## [OBJECTIVE]
From the passage on OSMINE certification, pull out the stretch from "Other young vendors" through "their primary customers." word for word.

## [TEXT EXCERPT]
☆ ☆ ☆ ☆ ☆ ☆ ☆
That's because modifying new equipment to work with the existing systems — some of them 25 to 30 years old — requires Equipe and other vendors to submit their equipment, product specifications and even key competitive information to a private, third-party firm, Telcordia Technologies, and an enigmatic software certification process called OSMINE. In an era when monopolies were supposed to have been history, Telcordia's status as the sole creator of Bell company operations and management databases gives it complete ownership of the OSMINE process, in which vendors can pay up to $2 million per product to participate and which can last six to 12 months or more.

As if that did not make OSMINE daunting enough already, the process is often overlooked and misunderstood by unwitting, funding-hungry start-up vendors that sometimes are left scrambling to complete the procedure late in their sales cycles.

If they had Boland on their team, they might avoid such nightmares. The senior product manager for Equipe has escorted products through OSMINE certification several times with different companies, most notably vendor giant Lucent Technologies. Like an NFL quarterback who knows not only his playbook but also the tendencies of his receivers and the cracks in opposing defenses, Boland navigates the OSMINE process with an assurance few others can. “I know what paperwork needs to be completed and filed, and I know who to see to make sure the process keeps moving and we don't lose product time,” he said.

Other young vendors may not have it so easy. Start-ups that once seemed to hold the key to a telecom revolution these days appear destined to grapple — and sometimes die — amid webs of legacy business practices and industry politics. This is not only the lot of CLECs: As the market dwindles to a few players, it also remains the burden of vendors that once saw the entrepreneurial carriers as their primary customers.
☆ ☆ ☆ ☆ ☆ ☆ ☆
## [RECORDS PROVIDED]

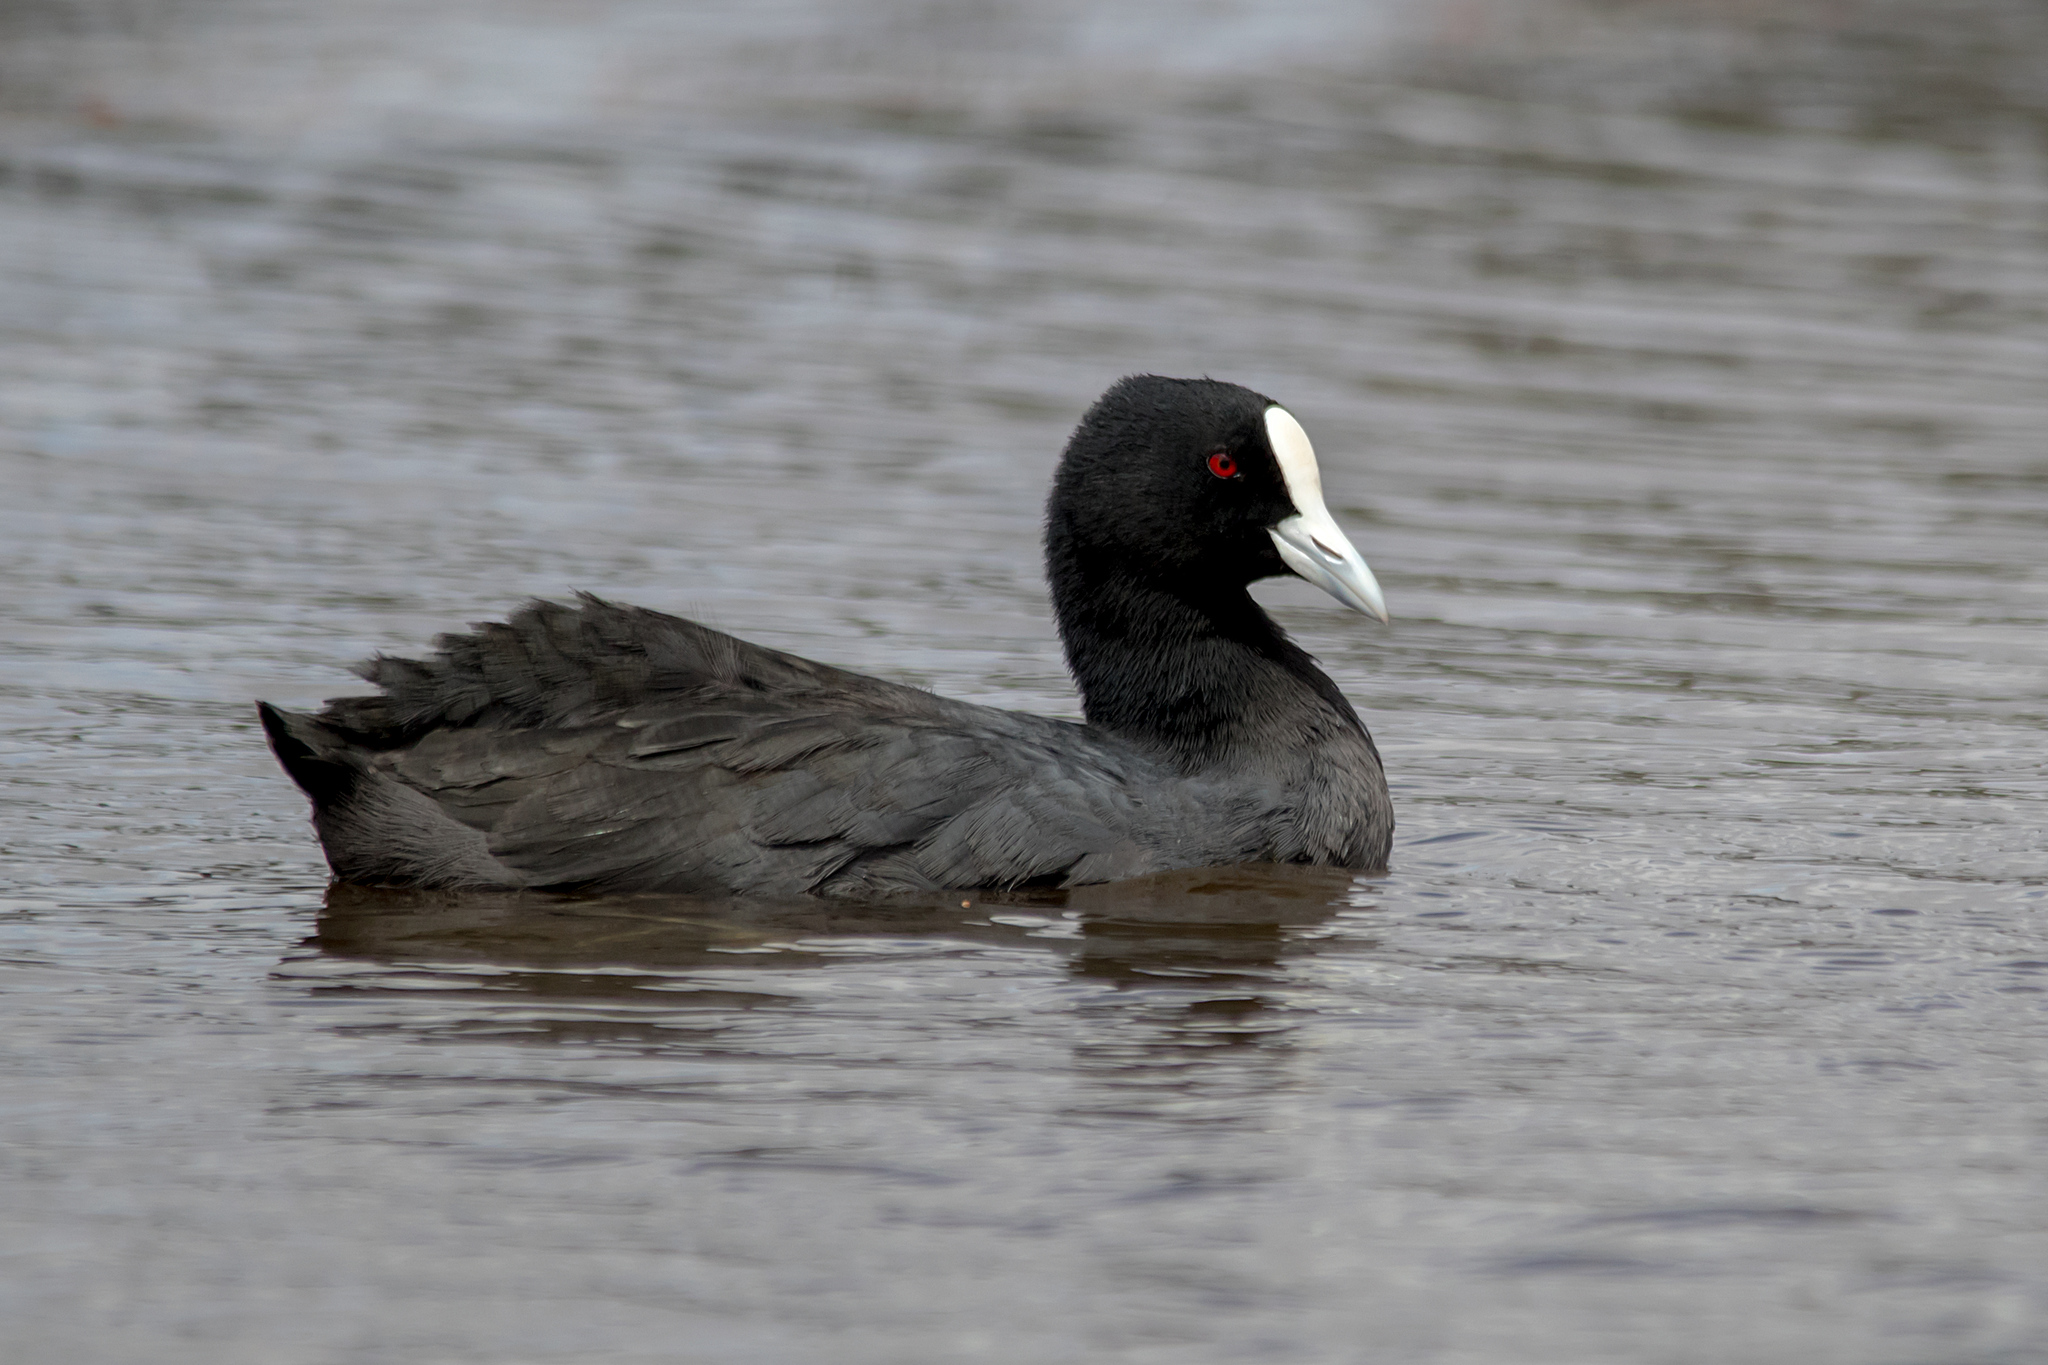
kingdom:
☆ ☆ ☆ ☆ ☆ ☆ ☆
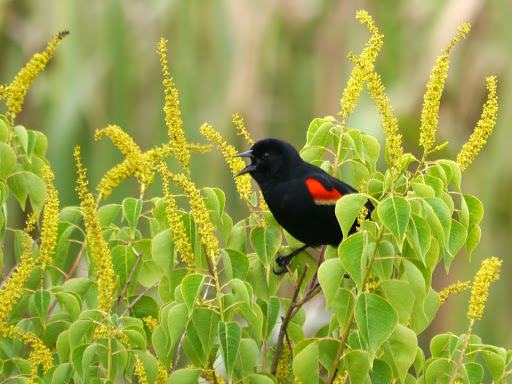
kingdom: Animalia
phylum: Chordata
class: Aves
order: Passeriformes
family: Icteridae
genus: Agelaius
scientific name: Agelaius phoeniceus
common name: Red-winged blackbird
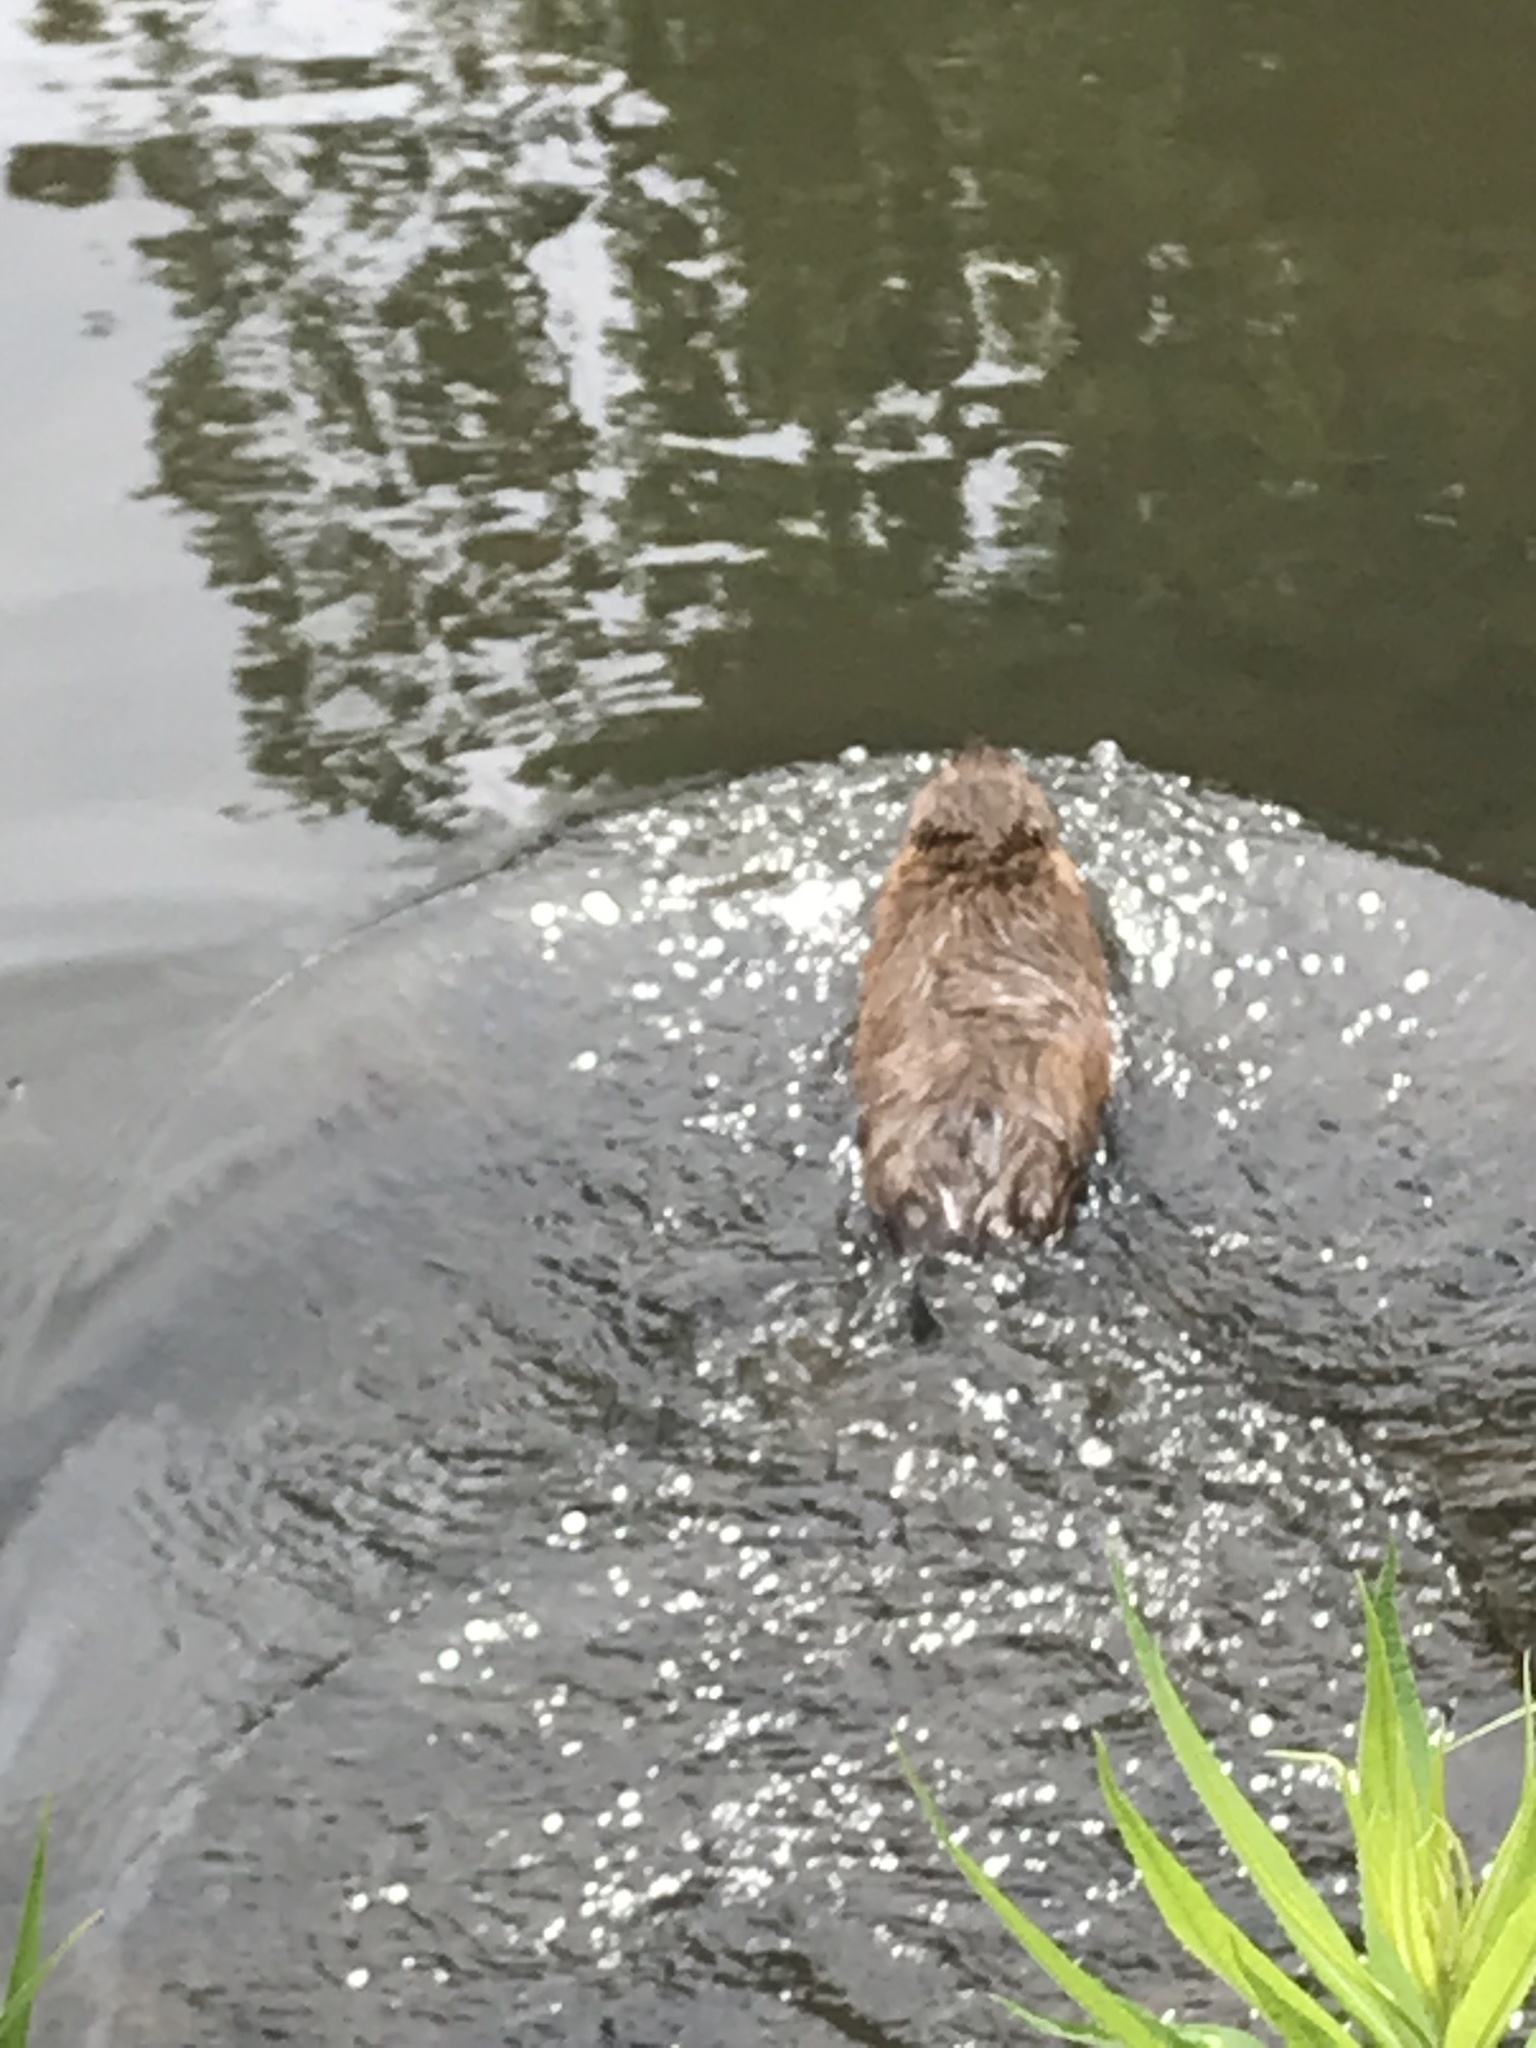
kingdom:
☆ ☆ ☆ ☆ ☆ ☆ ☆
## [RESULT]
Other young vendors may not have it so easy. Start-ups that once seemed to hold the key to a telecom revolution these days appear destined to grapple — and sometimes die — amid webs of legacy business practices and industry politics. This is not only the lot of CLECs: As the market dwindles to a few players, it also remains the burden of vendors that once saw the entrepreneurial carriers as their primary customers.